Exercise description =
Using the records below, filter out every line that lacks "linejoin" and copy the rest.

Data under study =

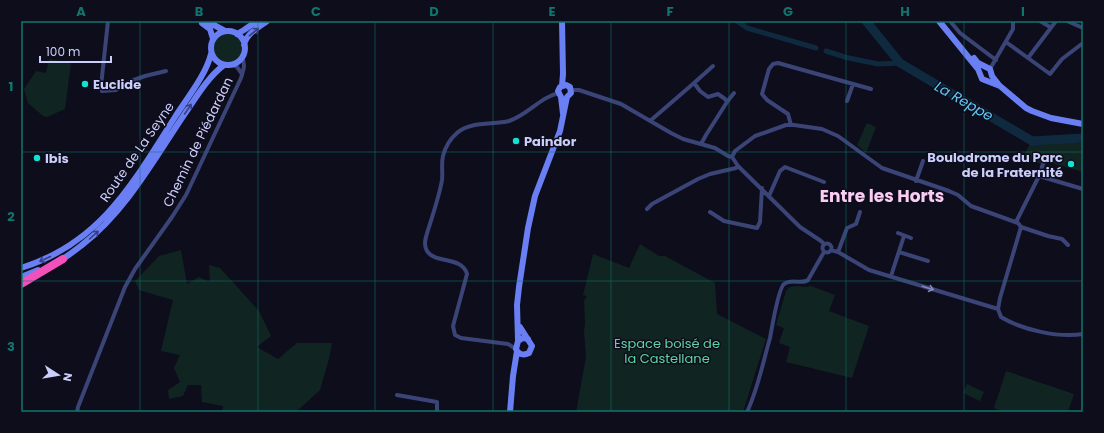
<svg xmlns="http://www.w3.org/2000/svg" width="1104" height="433" font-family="Poppins,sans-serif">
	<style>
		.green { fill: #102521 }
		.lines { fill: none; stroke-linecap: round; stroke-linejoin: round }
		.canal { stroke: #0f2a3e; stroke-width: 5 }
		.river { stroke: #0f2a3e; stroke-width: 9 }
		.street { stroke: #3b4477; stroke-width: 4 }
		.secondary { stroke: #6a7ff4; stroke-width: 6 }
		.highway { stroke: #f250ba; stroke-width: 8 }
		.oneway { stroke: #37407d }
		.oneway2 { stroke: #8389b9 }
		.grid { fill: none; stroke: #0f766e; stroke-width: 1; stroke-opacity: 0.55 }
		.poi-dot { fill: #11e2d1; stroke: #0d0d1c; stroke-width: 1.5 }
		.labels { text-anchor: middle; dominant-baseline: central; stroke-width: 3; stroke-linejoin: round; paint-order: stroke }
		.poi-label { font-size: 13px; font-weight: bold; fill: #cbcefb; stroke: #0d0d1c; text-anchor: start }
		.street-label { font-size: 13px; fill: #cbcefb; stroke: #0d0d1c }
		.park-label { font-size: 13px; fill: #5ed4a2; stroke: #0d0d1c }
		.water-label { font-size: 14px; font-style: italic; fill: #61c9f3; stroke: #0d0d1c }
		.district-label { font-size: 17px; font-weight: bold; fill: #fbcdf3; stroke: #0d0d1c }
		.neatline { fill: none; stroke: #0f766e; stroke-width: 1.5 }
		.grid-label { font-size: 13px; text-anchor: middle; font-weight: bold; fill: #0f766e }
	</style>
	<rect width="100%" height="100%" fill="#0d0d1c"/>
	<path class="green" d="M211 48a17 17 0 1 1 34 0a17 17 0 1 1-34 0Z
		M 49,59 L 71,63 L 65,109 L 47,117 L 43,116 L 28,103 L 24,89 L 36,71 L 46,73 Z
		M 867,123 L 876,127 L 866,153 L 857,145 Z
		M 1030,143 L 1083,143 L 1083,172 L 1048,162 L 1045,165 L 1023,158 Z
		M 640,244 L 659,256 L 665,256 L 715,283 L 717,314 L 766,339 L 743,412 L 576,412 L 586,357 L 584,332 L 585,323 L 584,301 L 587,296 L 583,295 L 593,254 L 629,268 Z
		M 181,250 L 187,284 L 199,277 L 210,282 L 209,265 L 220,268 L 259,311 L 271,336 L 257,347 L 278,359 L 297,343 L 332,343 L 329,359 L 320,390 L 296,412 L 222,412 L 223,406 L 202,402 L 201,385 L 188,385 L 183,396 L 169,399 L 168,390 L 180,382 L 174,368 L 180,355 L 161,351 L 173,300 L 139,290 L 135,281 L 159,256 Z
		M 798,286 L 805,287 L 811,286 L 835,295 L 829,311 L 869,326 L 852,378 L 786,362 L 790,347 L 779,343 L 784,328 L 776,325 L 786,291 L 790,287 Z
		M 1006,371 L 1074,394 L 1068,412 L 1004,412 L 994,408 Z
		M 967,384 L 984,392 L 980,401 L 963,393 Z"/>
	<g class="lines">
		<path class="canal" d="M 737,21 L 747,28 L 816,48
			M 826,51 L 842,56
			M 844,57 L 878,64 L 900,63"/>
		<path class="river" d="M 866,21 L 900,63 L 1032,141 L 1083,138"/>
		<path class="street" d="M 108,21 L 101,86 L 102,91 L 116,90 L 131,81 L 145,76 L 166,71
			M 950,21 L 960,33 L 996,60
			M 1040,21 L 1050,27
			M 1067,21 L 1083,28
			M 1006,42 L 1028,58 L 1056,21
			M 1028,58 L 1050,74 L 1062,59 L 1083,43
			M 233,65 L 237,67 L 242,74
			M 990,69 L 1013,29 L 1013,21
			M 694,83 L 713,66
			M 571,90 L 579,90 L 621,104 L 671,133 L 683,139 L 715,148 L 728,156
			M 847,101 L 853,84
			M 727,102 L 734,93
			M 650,121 L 694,83 L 700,91 L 708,97 L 718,94 L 725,99 L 727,102 L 706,135 L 701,144
			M 791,125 L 788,114 L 767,100 L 762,94 L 769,69 L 773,64 L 778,63 L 871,89
			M 728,156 L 732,157 L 735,151 L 755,136 L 786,125 L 794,125 L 822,129 L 838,136 L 882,168 L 949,191 L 958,195 L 971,206 L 1018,223 L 1021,227 L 1000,298 L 998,309 L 1001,317 C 1022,330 1059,338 1083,334
			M 732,157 L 738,166 L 800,227 L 821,241 L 824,244
			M 1039,176 L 1083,189
			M 916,181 L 923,161
			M 769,196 L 780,171 L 785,167 L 824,182
			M 647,209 L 652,204 L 698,179 L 710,174 L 736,168 L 738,166
			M 710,212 L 724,221 L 757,228 L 760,222 L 762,188
			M 1016,222 L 1039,176 L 1043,164
			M 1021,227 L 1048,236 L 1062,239 L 1068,245
			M 898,233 L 911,238
			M822.5 248a4.5 4.5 0 1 1 9 0a4.5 4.5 0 1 1-9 0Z
			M 831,250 L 838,252 L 869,270 L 998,309
			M 838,252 L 847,228 L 856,224 L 860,212
			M 899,252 L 928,261
			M 891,276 L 904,236
			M 516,349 L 508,344 L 461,338 L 455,335 L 453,326 L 467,274 C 462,256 435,264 427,251 C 423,244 426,237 428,230 C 433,214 439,197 442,180 C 443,172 441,164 443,156 C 445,148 450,139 457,133 C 470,121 493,125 509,121 C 528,115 540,97 559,93
			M 397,395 L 437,402 L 437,412
			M 77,412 L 78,407 L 125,287 L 135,269 L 172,217 L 186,195 L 241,78 C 243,71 246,65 242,58
			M 747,412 C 758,389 763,362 770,338 C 772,328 778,289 784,284 C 792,278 801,285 808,280 L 824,252"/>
		<path class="secondary" d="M 201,21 L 212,24 L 225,31
			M 939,21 L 978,69 L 982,79 L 1000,86 L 1026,108 L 1032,111 L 1051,118 L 1083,124
			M 202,23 L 210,29 L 213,39
			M211 48a17 17 0 1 1 34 0a17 17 0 1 1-34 0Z
			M 237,34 L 244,30 L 257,21
			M 244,45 C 246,34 259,27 267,21
			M 974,58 L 978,63 L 990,69 L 992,76 L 999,85
			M 562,86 L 563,74 L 562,21
			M 59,261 C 67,257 74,251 82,245 C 127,210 154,159 186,112 C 197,96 208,77 224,65
			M 21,268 C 101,243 133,183 175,117 C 187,98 206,75 211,54
			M 21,277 L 38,270
			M 520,327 L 532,346 L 529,353 C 523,356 518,354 516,349 L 518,341 L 523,338 L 528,339
			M 518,340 L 517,305 L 519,287 L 528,228 L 535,196 L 560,131 L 567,97 L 571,93 L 570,87 L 566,85 L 560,87 L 558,91 L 561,97 L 563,114
			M 510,412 L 513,376 L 517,351"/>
		<path class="highway" d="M 21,284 L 63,259"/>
	</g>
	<defs><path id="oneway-shaft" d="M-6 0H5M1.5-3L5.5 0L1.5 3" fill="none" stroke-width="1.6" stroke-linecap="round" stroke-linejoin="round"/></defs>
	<g class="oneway">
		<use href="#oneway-shaft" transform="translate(254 32) rotate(-39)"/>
		<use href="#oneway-shaft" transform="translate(188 109) rotate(-56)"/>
		<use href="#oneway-shaft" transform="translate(94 235) rotate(-42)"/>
		<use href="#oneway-shaft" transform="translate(45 259) rotate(155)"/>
	</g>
	<use class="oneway2" href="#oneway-shaft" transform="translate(928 288) rotate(17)"/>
	<path class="grid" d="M 140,21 L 140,412M 258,21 L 258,412M 375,21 L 375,412M 493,21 L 493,412M 611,21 L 611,412M 729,21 L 729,412M 846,21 L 846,412M 964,21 L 964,412M 21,152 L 1083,152M 21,281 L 1083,281"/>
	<g class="poi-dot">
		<circle cx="85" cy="84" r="4"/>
		<circle cx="516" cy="141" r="4"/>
		<circle cx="37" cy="158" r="4"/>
		<circle cx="1071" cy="164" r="4"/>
	</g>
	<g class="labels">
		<g class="poi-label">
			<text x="93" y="84">Euclide</text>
			<text x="524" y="141">Paindor</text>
			<text x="1063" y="157" text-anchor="end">Boulodrome du Parc<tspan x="1063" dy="15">de la Fraternité</tspan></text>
			<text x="45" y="158">Ibis</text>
		</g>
		<g class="street-label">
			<text transform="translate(198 142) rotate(-64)">Chemin de Piédardan</text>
			<text transform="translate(137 152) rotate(-55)">Route de La Seyne</text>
		</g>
		<g class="park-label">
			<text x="667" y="343">Espace boisé de<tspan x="667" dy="15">la Castellane</tspan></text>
		</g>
		<g class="water-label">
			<text transform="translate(964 101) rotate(30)">La Reppe</text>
		</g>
		<g class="district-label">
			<text x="882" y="196">Entre les Horts</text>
		</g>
	</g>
	<rect width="1104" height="433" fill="none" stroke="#0d0d1c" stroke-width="44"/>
	<g transform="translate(58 375) rotate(102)" stroke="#0d0d1c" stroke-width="3" paint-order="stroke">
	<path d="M0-3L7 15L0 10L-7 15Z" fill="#cbcefb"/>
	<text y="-6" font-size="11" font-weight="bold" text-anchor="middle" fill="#cbcefb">N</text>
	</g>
	<path d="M40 56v6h71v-6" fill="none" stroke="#cbcefb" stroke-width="2"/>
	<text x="46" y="56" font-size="12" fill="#cbcefb" stroke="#0d0d1c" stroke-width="3" paint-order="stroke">100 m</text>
	<rect x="22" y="22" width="1060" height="389" class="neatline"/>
	<g class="grid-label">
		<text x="81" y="16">A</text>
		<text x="199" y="16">B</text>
		<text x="316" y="16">C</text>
		<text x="434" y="16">D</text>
		<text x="552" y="16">E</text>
		<text x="670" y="16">F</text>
		<text x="788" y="16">G</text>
		<text x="905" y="16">H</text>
		<text x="1023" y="16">I</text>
		<text x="11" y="91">1</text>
		<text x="11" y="221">2</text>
		<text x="11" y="351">3</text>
	</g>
</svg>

Written answer =
		.lines { fill: none; stroke-linecap: round; stroke-linejoin: round }
		.labels { text-anchor: middle; dominant-baseline: central; stroke-width: 3; stroke-linejoin: round; paint-order: stroke }
	<defs><path id="oneway-shaft" d="M-6 0H5M1.5-3L5.5 0L1.5 3" fill="none" stroke-width="1.6" stroke-linecap="round" stroke-linejoin="round"/></defs>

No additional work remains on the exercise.